A Psicanálise é um laço social, portanto um tratamento do gozo e, neste sentido, está relacionada a política. A experiência analítica propõe elucidar a relação do gozo e o laço social. Trata-se de modificar a relação que o sujeito tem com a linguagem –  mais especificamente, com o significante-mestre –que determina as modalidades dos laços sociais e tem relação com o gozo. É isso que dá ao analista o dever político de devolver ao sujeito a escolha decidida dessa relação com o significante-mestre10.

Pensar a corrupção da linguagem desde essa perspectiva é um caminho de, em última instância, fomentar uma relação com a linguagem que incite o bem-dizer. É uma forma diferente de abordar a corrupção.

Este é o nosso desafio: enquanto clínicos tratar a linguagem, isto é, tratar o império do S1 e o gozo e, por outro lado, em relação ao Outro social, recusar os modos estabelecidos de gozar. É o viés político: é primeiramente querer as condições materiais para o exercício da psicanálise e também por em questão os ideais da cidade e da política dominante.

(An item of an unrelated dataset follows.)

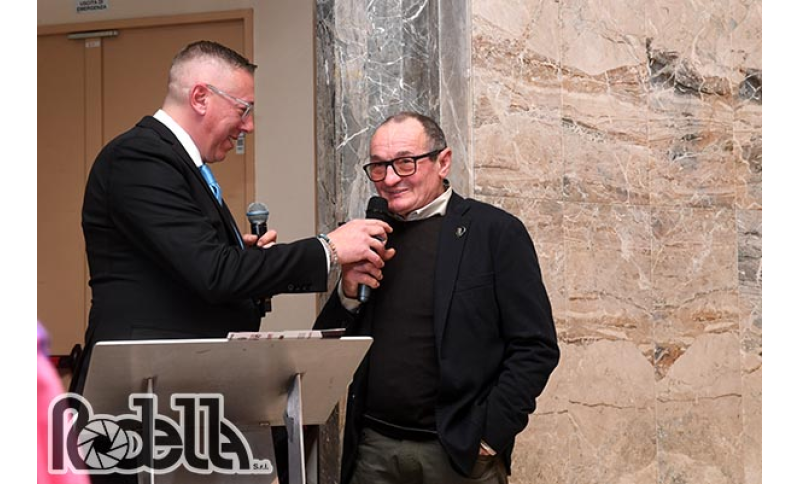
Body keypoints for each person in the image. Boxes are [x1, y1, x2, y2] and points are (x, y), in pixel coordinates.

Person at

O movimento Doces&Bárbaros contempla esta política. Nós temos responsabilidade para com a linguagem e o social e nos posicionamos contra o comando único do político, do social, do econômico e do religioso. Queremos ter voz na política e estar atentos para gritar, a qualquer momento: fogo!

 

 

1 Texto inédito, apresentado no Fórum Estado de direito e corrupção. O real da psicanálise é a nossa moeda - LA MOVIDA ZADIG (Brasil) - Movimento Doces&Bárbaros, em São Paulo, 18/08/17, na 3a Mesa, com Luiz Fernando Carrijo e as convidadas Patricia Zaidan, Marta Arretche e Larissa Palermo.

2 Psicanalista e Psiquiatra. Analista Membro (AME) da Escola Brasileira de Psicanálise e da Associação Mundial de Psicanálise.

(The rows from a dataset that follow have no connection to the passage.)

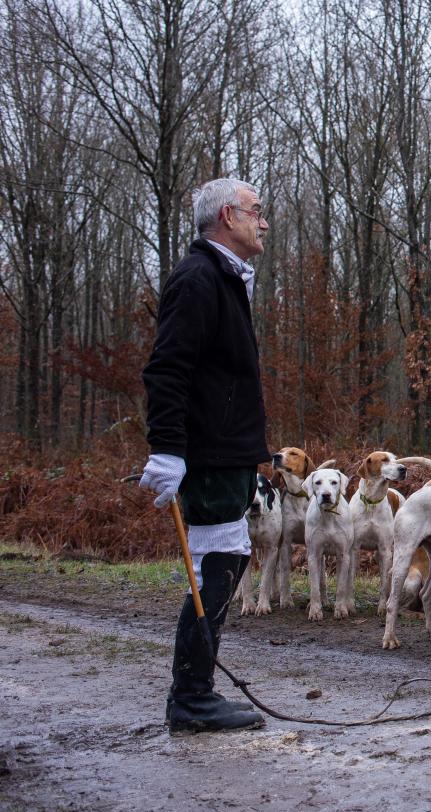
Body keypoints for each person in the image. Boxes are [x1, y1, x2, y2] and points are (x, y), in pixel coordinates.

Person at [138, 178, 272, 732]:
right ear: (226, 216)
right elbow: (167, 369)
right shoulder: (198, 279)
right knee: (217, 559)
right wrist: (168, 451)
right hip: (209, 453)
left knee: (227, 556)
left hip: (228, 451)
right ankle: (191, 697)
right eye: (256, 211)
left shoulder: (224, 279)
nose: (263, 222)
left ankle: (195, 691)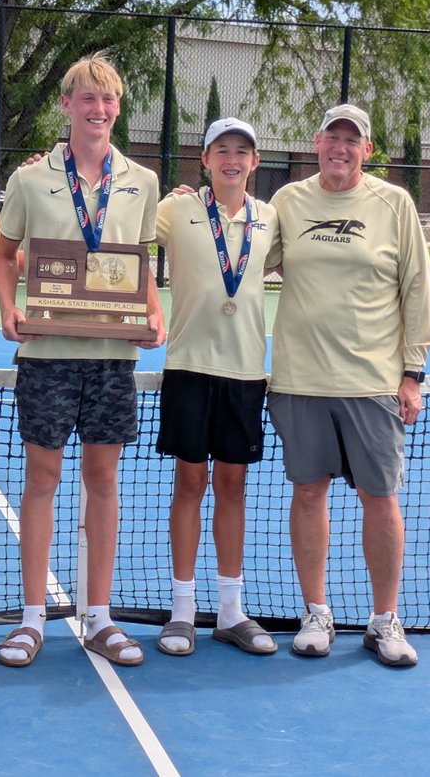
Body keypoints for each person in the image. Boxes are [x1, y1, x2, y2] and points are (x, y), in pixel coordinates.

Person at [0, 52, 165, 668]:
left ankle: (100, 617)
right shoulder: (31, 180)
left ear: (117, 107)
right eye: (87, 98)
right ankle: (32, 617)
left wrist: (154, 314)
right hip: (48, 356)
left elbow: (138, 262)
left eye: (107, 98)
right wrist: (8, 307)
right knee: (42, 480)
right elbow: (2, 255)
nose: (98, 108)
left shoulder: (141, 181)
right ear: (66, 105)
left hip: (112, 358)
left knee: (104, 482)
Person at [267, 103, 430, 666]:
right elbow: (246, 254)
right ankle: (316, 613)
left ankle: (384, 621)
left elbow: (416, 288)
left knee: (379, 499)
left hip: (372, 383)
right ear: (316, 143)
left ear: (367, 149)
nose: (340, 147)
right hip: (300, 379)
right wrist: (199, 204)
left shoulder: (394, 204)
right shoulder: (288, 202)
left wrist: (412, 373)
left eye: (351, 139)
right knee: (308, 493)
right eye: (332, 137)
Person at [153, 118, 281, 656]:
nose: (232, 159)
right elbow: (114, 225)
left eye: (241, 151)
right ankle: (182, 610)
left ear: (254, 162)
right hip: (188, 367)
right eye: (221, 150)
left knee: (232, 487)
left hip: (246, 372)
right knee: (189, 483)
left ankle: (230, 610)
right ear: (204, 160)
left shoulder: (272, 218)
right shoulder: (174, 210)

3 RAMOS, Graciliano [1953/2011] Memórias do cárcere. Linhas tortas. Encontrado no site: http://graciliano.com.br/site/obra/memorias-do-carcere-1953/

4 VENTURA, Zuenir. Mau sinal: a corrupção chegou à linguagem no Senado, um caso claro de contravenção semântica. 03/08/2010.
Site: http://revistaepoca.globo.com/Revista/Epoca/0,,ERT160210-15230-160210-934,00.html

5 OZ, Amós. Escritor israelense, em entrevista para o jornal Zero Hora. Encontrada no Site:
http://www.fronteiras.com/entrevistas/amos-oz-lmuitos-dos-maiores-males-deste-mundo-comecam-com-a-corrupcao-da-linguagemr

6 Ibid.

7 CALVINO, Italo [1998]. Seis propostas para o próximo milênio. SP: Companhia das Letras, 1998.

8 LACAN, Jacques [1955]. A coisa freudiana ou Sentido do retorno a Freud em psicanálise. Conferência em 07/11/1955, em Viena.

9 LACAN, Jacques. “Função e campo da fala e da linguagem”. In Escritos, 1998, p. 321.

10 Cf. BROUSSE, M.H., O inconsciente é a política, Seminário realizado em SP. 2003.